Is the black, Democratic mayor of Washington, D.C., actually a “racist”? What about the city council, which is 46 percent African-American, 85 percent Democrat, and 100 percent liberal/progressive?

That’s what a lawsuit argues — the DC ‘powers that be’ are racist in their development and housing policies. Filed on behalf of several African-American DC residents, it alleges that Mayor Muriel Bowser and the council have been striving mightily, as the Washington Post reported, “to ‘lighten’ African American neighborhoods and break up long-established communities.”
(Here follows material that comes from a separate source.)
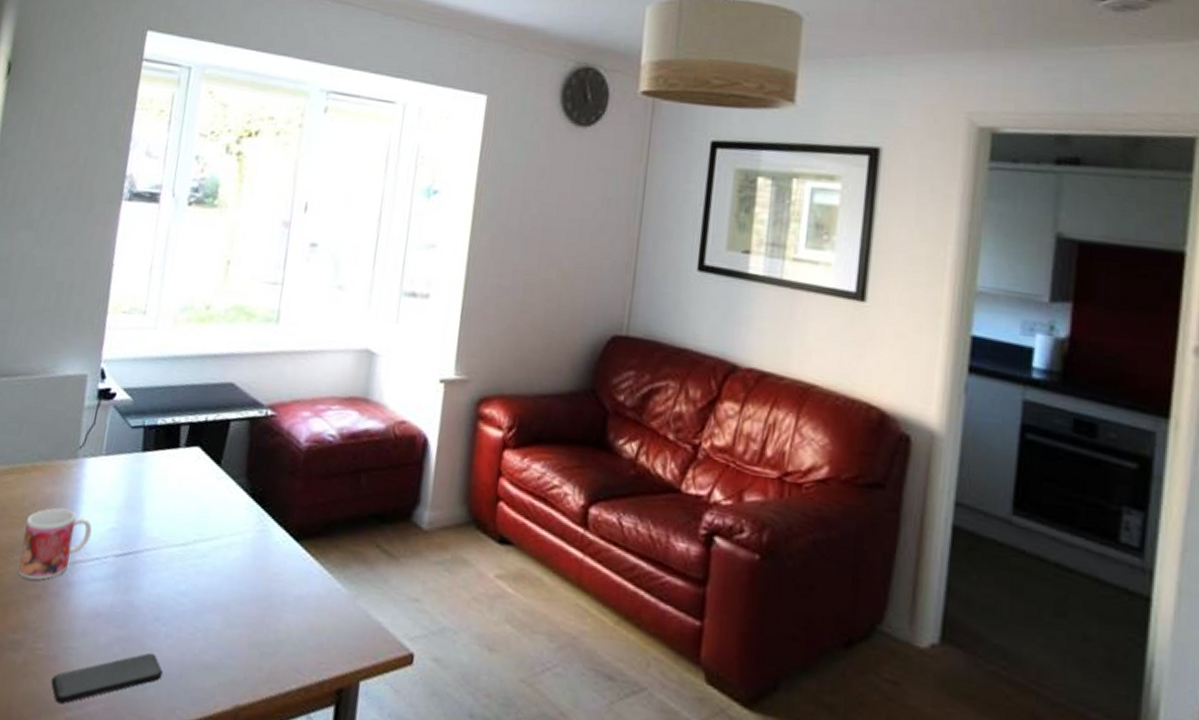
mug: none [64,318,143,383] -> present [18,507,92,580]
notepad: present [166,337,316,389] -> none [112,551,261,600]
“Every city planning agency,” states the complaint, “... conspired to make D.C. very welcoming for preferred residents and sought to displace residents inimical to the creative economy.”

Nothing that a billion dollars couldn’t make right, of course — for which the plaintiffs ask.

But is gentrification a crime?

As American University professor Derek Hyra told the Post, “Developers want to maximize their return. This is not a conspiracy. This is capitalism.”

But no, this certainly isn’t laissez faire “capitalism.” It could be described as dirigisme — or “state capitalism” or “crony capitalism” or just a bad old-fashioned mercantilism, revised to work at the city level, where governments partner up with particular groups to extract as much wealth for the insiders as they can. Professor Hyra acknowledges that Bowser and the council were “providing subsidies” to bring in richer citizens and push out poorer ones.

Most importantly, we discover yet again that the power politicians claim they need to help the poor, is used to help the rich.

Way to go, “progressives.”

This is Common Sense. I’m Paul Jacob.

 


Note: The mayor is a Democrat and the 13-member council is composed of eleven (11) Democrats and two (2) independents. There are no Republicans.